§ **BRIEF**
Comb the records below for the string "wire" and copy each line where it turns up.

§ **LISTED ENTRIES**
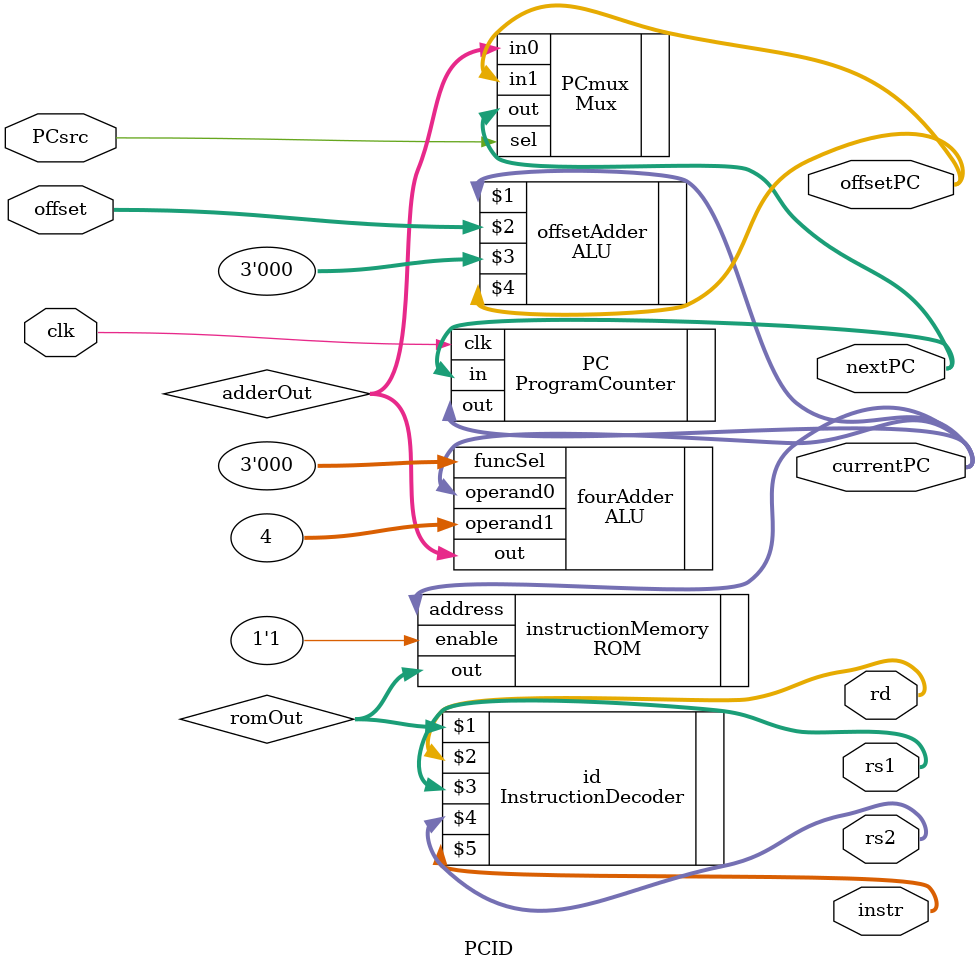
<source format=v>
module PCID(PCsrc, offset, clk, rd, rs1, rs2, instr, currentPC, nextPC, offsetPC);

	input PCsrc;
	input [31:0] offset;
	input clk;
	output [4:0] rd;
	output [4:0] rs1;
	output [4:0] rs2;
	output [31:0] instr;
	
	// test outputs
	output [31:0] currentPC, nextPC, offsetPC;
	
	wire [31:0] adderOut;
	wire [31:0] nextPC;
	wire [31:0] currentPC;
	wire [31:0] romOut;
	wire [31:0] offsetPC;
	
	
	ProgramCounter PC(.in(nextPC), .clk(clk), .out(currentPC));
	
	ROM instructionMemory(.address(currentPC), .out(romOut), .enable(1'b1));
	
	InstructionDecoder id(romOut, rd, rs1, rs2, instr);
	
	ALU fourAdder(.operand0(currentPC), .operand1(32'd4), .funcSel(3'b000), .out(adderOut));
	
	ALU offsetAdder(currentPC, offset, 3'b000, offsetPC);
	
	Mux PCmux(.in0(adderOut), .in1(offsetPC), .sel(PCsrc), .out(nextPC));

endmodule

</source>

§ **SOLVED PROBLEM**
	wire [31:0] adderOut;
	wire [31:0] nextPC;
	wire [31:0] currentPC;
	wire [31:0] romOut;
	wire [31:0] offsetPC;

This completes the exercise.